The system is a 6 vcpu, 48 GB RAM instance of SQL Server 2016 SP1.
I've been running through a lot of checkdb/checktable scenarios lately, been trying to keep up with blogging whenever I find something interesting.
This particular case is interesting because it defies expectations.
Here's my test, including instrumentation. The test subject is that lonely checktable command nestled in there :-) I use tablock because if not tablock or in an explicit snapshot, each time checktable is run a new internal snapshot will be created and won't be able to compare warm vs cold database cache.
So... its pretty verbose, sorry about that. But stuffing @@io_busy, virtual file stats, wait stats, spinlock stats and latch stats into temp tables before and after so they can be compared. I've got the dbcc dropcleanbuffers in there because I ran this scenario many, many, many times to verify I wasn't being thrown off by something. But my results were stable and reproducible.
So I ran the test below with cold database cache. (My database was still; might have to issue a checkpoint before the dropcleanbuffers to ensure the cache really is cold if issuing checktable against a table that's recently been edited.)
OK. Well - here's the output from the checktable and statistics time.
I've got all those temp tables for instrumentation - let's cash the check 😀
All right. Lets test again - this time without dropping clean buffers, so we can compare behavior with warm cache.
Here's the output from checktable and statistics time.
Huh. Almost 11.5 seconds of elapsed time with warm cache, vs just over 6.2 seconds of elapsed time with cold cache. That's unexpected.

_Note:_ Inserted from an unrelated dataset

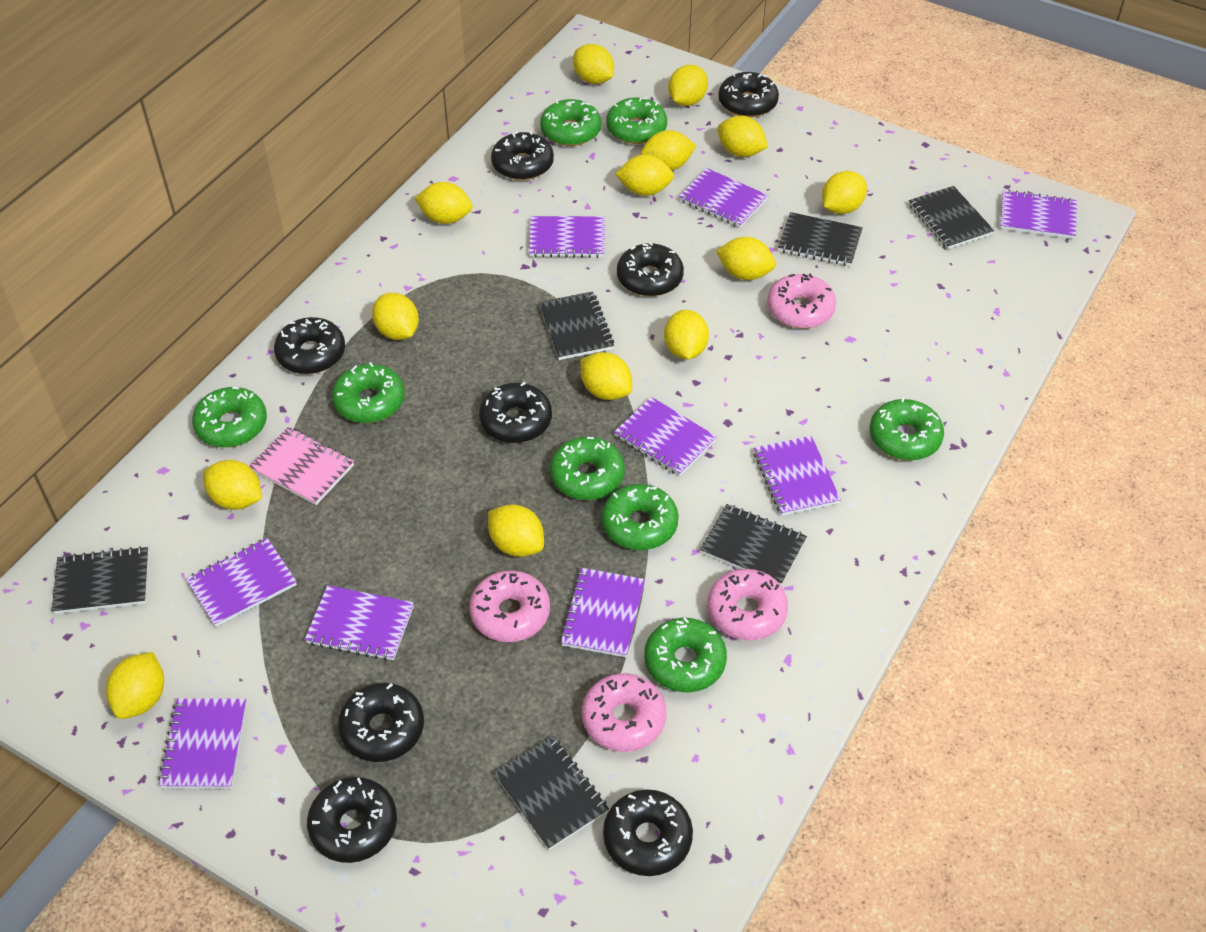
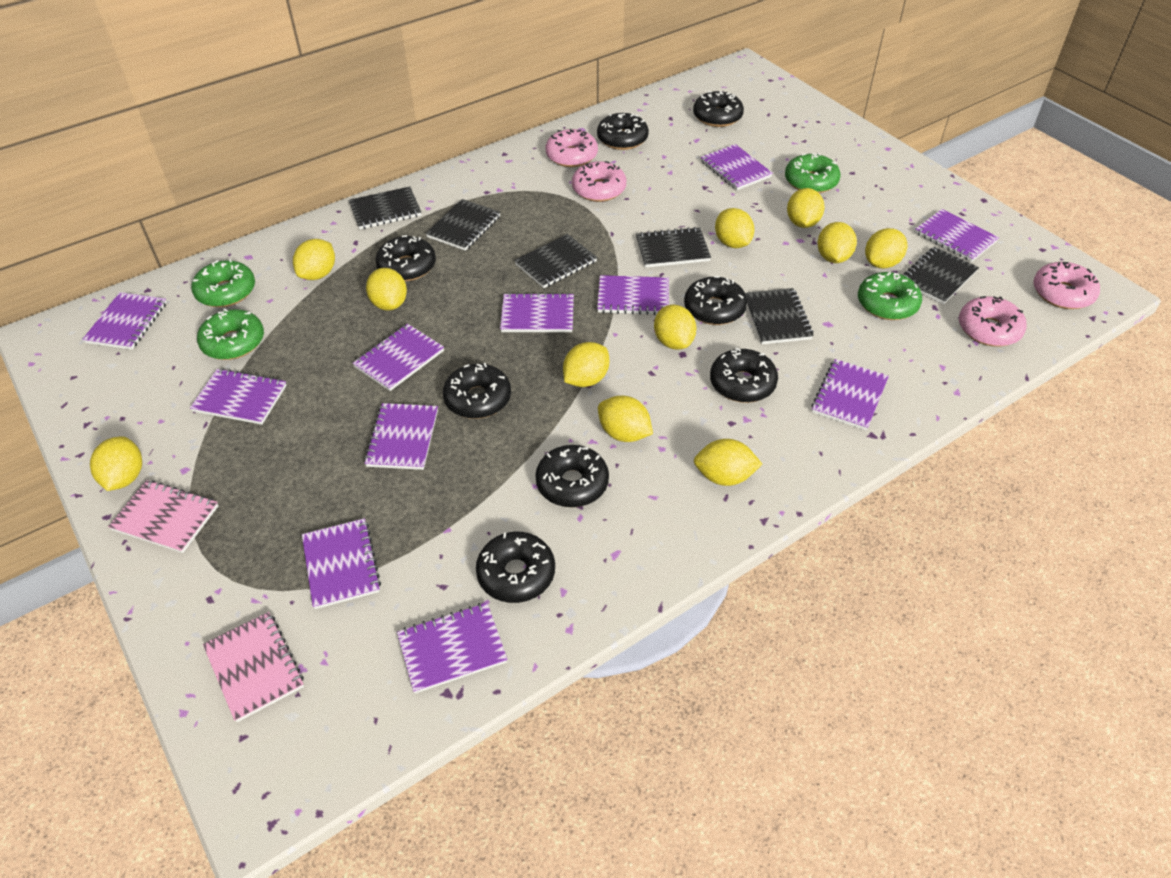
green donut: 8 -> 4
pink notebook: 1 -> 2
purple notebook: 9 -> 11
yellow lemon: 14 -> 11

Let's see what the temp tables caught - maybe they'll shed some light.
Well. No reads according to virtual file stats - that's what we expected. No latch waits. (That varied a little among test runs, but it was never a significant amount of latch waits.) The spinlocks are uninteresting... I was kind of hoping to find a spinlock-related reason for the warm cache checktable taking longer. No dice.
So what's going on? Well - first of all, take a look at CPU ms between the cold cache and warm cache runs. 34534 for cold cache, 33907 for warm cache. Even though the cold cache run finished substantially faster, it took 627 ms more CPU time to complete. That's less than 2% variance. But its stable in the context of this test. I ran it over and over and although the times shifted around a bit, the cold cache run was always faster but required around 500 more CPU ms to complete.
On the one hand that makes sense: the cold cache run issues 8103 read IOs according to virtual file stats and @@io_busy says 125 milliseconds of CPU time just to issue those IO commands.
But it still finished faster!
As far as I can tell, the secret is in the wait stats - cxpacket in particular. Below are the cold cache wait stats again.
And below are the warm cache wait stats again. The warm cache checktable - which I would have expected to finish faster - somehow incurred almost 3 times as much cxpacket wait time as the cold cache checktable - and over 3 times as much signal wait time for the cxpacket wait type.
The warm cache checktable had less work to do than the cold cache checktable. And, indeed, it did less work from an accumulated CPU time standpoint. But somehow, it didn't divvy up its work as well among the parallel workers. Due to a significant increase in cxpacket wait time and cxpacket signal wait time over the cold cache operation, it finished in almost twice the time!
This is one reason its extremely important to look not just at work, and not just at work + waits... not even at work + waits + management. Appropriate scheduling and distribution of work among resources is also important to keep everyone happy when they want extreme performance.